Your assignment ▸
Print the full listing below exactly, keeping every character as it stands.
:: Source material
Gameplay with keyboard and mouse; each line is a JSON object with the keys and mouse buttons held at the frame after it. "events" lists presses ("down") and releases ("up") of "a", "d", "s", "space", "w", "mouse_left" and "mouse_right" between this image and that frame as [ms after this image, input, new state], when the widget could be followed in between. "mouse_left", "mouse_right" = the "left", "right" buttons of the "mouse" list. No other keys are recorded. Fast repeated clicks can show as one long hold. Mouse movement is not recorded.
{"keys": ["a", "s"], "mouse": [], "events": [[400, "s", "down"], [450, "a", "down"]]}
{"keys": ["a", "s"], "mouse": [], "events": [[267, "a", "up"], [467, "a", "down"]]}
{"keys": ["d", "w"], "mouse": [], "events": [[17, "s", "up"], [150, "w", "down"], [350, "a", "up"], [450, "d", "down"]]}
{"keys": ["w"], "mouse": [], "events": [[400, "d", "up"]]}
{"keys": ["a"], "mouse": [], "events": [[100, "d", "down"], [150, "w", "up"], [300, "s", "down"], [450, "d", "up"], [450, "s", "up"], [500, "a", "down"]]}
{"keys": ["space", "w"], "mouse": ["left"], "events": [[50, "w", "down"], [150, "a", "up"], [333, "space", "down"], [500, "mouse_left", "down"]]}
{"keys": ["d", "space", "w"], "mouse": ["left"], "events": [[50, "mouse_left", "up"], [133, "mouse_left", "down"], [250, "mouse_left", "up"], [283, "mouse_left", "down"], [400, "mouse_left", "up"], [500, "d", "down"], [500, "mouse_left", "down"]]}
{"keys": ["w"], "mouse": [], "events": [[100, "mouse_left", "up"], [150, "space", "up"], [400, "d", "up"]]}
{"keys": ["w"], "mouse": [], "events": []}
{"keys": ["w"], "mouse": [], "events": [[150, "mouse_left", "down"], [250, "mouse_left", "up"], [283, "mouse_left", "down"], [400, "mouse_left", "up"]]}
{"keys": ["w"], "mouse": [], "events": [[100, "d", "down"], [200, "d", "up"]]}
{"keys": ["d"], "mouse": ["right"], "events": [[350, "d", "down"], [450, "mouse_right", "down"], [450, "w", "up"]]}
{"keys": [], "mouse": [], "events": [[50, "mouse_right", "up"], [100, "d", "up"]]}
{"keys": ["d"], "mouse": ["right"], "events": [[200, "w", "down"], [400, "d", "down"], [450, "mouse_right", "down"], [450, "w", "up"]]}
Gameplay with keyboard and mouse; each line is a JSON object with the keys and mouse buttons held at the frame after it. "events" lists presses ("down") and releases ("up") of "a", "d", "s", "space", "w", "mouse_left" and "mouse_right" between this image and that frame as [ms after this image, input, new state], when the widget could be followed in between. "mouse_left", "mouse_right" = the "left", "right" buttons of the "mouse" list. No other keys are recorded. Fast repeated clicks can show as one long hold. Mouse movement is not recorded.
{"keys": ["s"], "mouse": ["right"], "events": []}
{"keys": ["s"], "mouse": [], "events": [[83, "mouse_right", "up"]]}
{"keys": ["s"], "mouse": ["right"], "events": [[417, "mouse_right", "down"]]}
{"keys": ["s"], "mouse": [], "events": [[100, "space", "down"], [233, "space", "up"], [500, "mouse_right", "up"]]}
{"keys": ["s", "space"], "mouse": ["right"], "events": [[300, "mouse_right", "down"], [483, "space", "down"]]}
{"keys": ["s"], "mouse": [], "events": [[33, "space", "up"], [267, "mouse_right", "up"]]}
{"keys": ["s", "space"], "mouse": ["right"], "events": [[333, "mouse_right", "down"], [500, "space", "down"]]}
::::
Answer ▸
Gameplay with keyboard and mouse; each line is a JSON object with the keys and mouse buttons held at the frame after it. "events" lists presses ("down") and releases ("up") of "a", "d", "s", "space", "w", "mouse_left" and "mouse_right" between this image and that frame as [ms after this image, input, new state], when the widget could be followed in between. "mouse_left", "mouse_right" = the "left", "right" buttons of the "mouse" list. No other keys are recorded. Fast repeated clicks can show as one long hold. Mouse movement is not recorded.
{"keys": ["a", "s"], "mouse": [], "events": [[400, "s", "down"], [450, "a", "down"]]}
{"keys": ["a", "s"], "mouse": [], "events": [[267, "a", "up"], [467, "a", "down"]]}
{"keys": ["d", "w"], "mouse": [], "events": [[17, "s", "up"], [150, "w", "down"], [350, "a", "up"], [450, "d", "down"]]}
{"keys": ["w"], "mouse": [], "events": [[400, "d", "up"]]}
{"keys": ["a"], "mouse": [], "events": [[100, "d", "down"], [150, "w", "up"], [300, "s", "down"], [450, "d", "up"], [450, "s", "up"], [500, "a", "down"]]}
{"keys": ["space", "w"], "mouse": ["left"], "events": [[50, "w", "down"], [150, "a", "up"], [333, "space", "down"], [500, "mouse_left", "down"]]}
{"keys": ["d", "space", "w"], "mouse": ["left"], "events": [[50, "mouse_left", "up"], [133, "mouse_left", "down"], [250, "mouse_left", "up"], [283, "mouse_left", "down"], [400, "mouse_left", "up"], [500, "d", "down"], [500, "mouse_left", "down"]]}
{"keys": ["w"], "mouse": [], "events": [[100, "mouse_left", "up"], [150, "space", "up"], [400, "d", "up"]]}
{"keys": ["w"], "mouse": [], "events": []}
{"keys": ["w"], "mouse": [], "events": [[150, "mouse_left", "down"], [250, "mouse_left", "up"], [283, "mouse_left", "down"], [400, "mouse_left", "up"]]}
{"keys": ["w"], "mouse": [], "events": [[100, "d", "down"], [200, "d", "up"]]}
{"keys": ["d"], "mouse": ["right"], "events": [[350, "d", "down"], [450, "mouse_right", "down"], [450, "w", "up"]]}
{"keys": [], "mouse": [], "events": [[50, "mouse_right", "up"], [100, "d", "up"]]}
{"keys": ["d"], "mouse": ["right"], "events": [[200, "w", "down"], [400, "d", "down"], [450, "mouse_right", "down"], [450, "w", "up"]]}
Gameplay with keyboard and mouse; each line is a JSON object with the keys and mouse buttons held at the frame after it. "events" lists presses ("down") and releases ("up") of "a", "d", "s", "space", "w", "mouse_left" and "mouse_right" between this image and that frame as [ms after this image, input, new state], when the widget could be followed in between. "mouse_left", "mouse_right" = the "left", "right" buttons of the "mouse" list. No other keys are recorded. Fast repeated clicks can show as one long hold. Mouse movement is not recorded.
{"keys": ["s"], "mouse": ["right"], "events": []}
{"keys": ["s"], "mouse": [], "events": [[83, "mouse_right", "up"]]}
{"keys": ["s"], "mouse": ["right"], "events": [[417, "mouse_right", "down"]]}
{"keys": ["s"], "mouse": [], "events": [[100, "space", "down"], [233, "space", "up"], [500, "mouse_right", "up"]]}
{"keys": ["s", "space"], "mouse": ["right"], "events": [[300, "mouse_right", "down"], [483, "space", "down"]]}
{"keys": ["s"], "mouse": [], "events": [[33, "space", "up"], [267, "mouse_right", "up"]]}
{"keys": ["s", "space"], "mouse": ["right"], "events": [[333, "mouse_right", "down"], [500, "space", "down"]]}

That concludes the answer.